15. Adele Vance, 04/07/2025 08:44:51. statusCode: 200
16. Adele Vance, 04/07/2025 08:44:51. statusCode: 200
17. Too Many Requests: Retrying after delay. statusCode: 429
So, we hit the 429 error after a relatively small number of requests.
The Why
We wanted to find out if we can influence that result somehow and whether this also happens with "standard" user properties, We remembered from the early days of working with Microsoft Graph that it's sometimes possible to inspect the underlying API calls for certain methods. So, we tried using the $whatif parameter in our request to see what was happening behind the scenes.
https://graph.microsoft.com/v1.0/users/<user-id>?$select=id,displayName,userPrincipalName,signInActivity&$whatif
We ran that query in Graph Explorer which is very helpful for quick tests.
Oh! We noticed that one user property - signInActivity - is retrieved from a different endpoint. Could this additional Request2 be the reason behind our HTTP 429 issue?
The workaround
With that knowledge, we modified the $Uri request and removed the signInActivity, as shown below:
$Uri = "https://graph.microsoft.com/v1.0/users/$($UserId)?`$select=id,displayName,userPrincipalName"

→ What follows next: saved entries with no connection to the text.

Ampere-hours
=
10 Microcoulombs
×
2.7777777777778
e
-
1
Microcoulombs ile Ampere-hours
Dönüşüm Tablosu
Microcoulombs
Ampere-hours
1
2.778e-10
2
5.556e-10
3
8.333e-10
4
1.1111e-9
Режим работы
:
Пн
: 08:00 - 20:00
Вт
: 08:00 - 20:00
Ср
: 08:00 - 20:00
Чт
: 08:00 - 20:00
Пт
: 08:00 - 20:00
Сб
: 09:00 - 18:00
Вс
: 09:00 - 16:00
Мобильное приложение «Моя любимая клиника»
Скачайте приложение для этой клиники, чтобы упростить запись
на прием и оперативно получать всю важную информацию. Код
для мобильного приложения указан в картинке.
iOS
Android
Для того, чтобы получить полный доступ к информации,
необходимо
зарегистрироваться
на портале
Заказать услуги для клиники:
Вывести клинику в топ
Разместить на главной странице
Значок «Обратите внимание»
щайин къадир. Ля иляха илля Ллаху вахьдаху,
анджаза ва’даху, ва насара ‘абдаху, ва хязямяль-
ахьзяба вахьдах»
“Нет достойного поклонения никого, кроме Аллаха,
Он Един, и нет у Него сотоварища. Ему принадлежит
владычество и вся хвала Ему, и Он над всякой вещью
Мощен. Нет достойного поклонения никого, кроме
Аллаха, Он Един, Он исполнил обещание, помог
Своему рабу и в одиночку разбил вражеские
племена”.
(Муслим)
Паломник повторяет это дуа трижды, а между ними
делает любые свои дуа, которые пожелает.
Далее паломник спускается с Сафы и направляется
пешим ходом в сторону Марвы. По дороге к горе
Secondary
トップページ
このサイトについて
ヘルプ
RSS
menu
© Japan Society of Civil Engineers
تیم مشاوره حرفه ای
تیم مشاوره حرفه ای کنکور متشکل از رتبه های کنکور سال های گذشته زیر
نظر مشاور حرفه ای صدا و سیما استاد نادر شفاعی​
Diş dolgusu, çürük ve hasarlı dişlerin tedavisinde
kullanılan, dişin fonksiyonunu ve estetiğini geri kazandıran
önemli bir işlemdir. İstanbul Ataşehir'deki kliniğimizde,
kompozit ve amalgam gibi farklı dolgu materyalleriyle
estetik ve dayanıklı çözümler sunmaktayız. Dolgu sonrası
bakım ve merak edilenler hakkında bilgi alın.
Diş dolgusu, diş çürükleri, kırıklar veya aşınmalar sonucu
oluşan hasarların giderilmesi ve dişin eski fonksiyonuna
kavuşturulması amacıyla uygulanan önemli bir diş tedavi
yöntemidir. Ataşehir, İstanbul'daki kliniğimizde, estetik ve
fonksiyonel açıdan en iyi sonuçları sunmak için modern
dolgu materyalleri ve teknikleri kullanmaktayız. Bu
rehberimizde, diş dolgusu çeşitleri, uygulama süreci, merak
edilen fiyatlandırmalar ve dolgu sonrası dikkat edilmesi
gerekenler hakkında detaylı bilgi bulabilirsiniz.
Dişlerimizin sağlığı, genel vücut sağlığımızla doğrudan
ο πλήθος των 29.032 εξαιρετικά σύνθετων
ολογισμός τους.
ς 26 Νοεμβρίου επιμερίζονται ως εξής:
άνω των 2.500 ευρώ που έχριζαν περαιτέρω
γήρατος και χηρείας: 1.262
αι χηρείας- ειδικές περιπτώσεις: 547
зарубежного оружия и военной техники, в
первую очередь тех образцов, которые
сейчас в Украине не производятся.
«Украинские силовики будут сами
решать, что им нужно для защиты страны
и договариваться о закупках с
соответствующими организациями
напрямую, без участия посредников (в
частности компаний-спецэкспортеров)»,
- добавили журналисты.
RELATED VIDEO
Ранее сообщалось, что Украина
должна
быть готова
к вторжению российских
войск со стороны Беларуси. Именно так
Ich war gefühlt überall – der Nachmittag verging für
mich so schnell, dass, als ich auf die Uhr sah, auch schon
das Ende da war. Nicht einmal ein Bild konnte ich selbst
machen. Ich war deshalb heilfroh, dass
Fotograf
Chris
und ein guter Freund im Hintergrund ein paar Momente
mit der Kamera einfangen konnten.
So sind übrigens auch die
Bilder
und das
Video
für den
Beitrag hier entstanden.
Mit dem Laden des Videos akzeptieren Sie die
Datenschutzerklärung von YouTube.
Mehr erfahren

Yes! When we ran the simplified script, it executed successfully - all 30 repetitions completed without any issues. This result was also reproducible and worked successfully with 100 repetitions as well.
So, the workaround for this scenario is to remove the signInActivity property from the original request to avoid the additional call that appears to trigger the HTTP 429 error. If we truly need the signInActivity data, we'll have to retrieve it through separate, dedicated requests.
In retrospect, it may seem simple, but identifying the root cause, designing a targeted test, and finding a reliable workaround took time and careful analysis.
Summary
If you encounter HTTP 429 errors and can't apply the same analysis and workaround we used, be sure to check out Microsoft's official Microsoft Graph throttling guidance. It's important to respect the Retry-After response header and implement proper retry logic - as the Microsoft Graph SDKs do - to ensure reliable data access.
In our case, we were unable to use the Graph SDK for certain reasons and switched to the REST method in our app, which caused the problems mentioned above but also provided the answer for the throttling.
We hope sharing our experience helps you avoid the same pitfalls and saves you valuable time with Graph requests.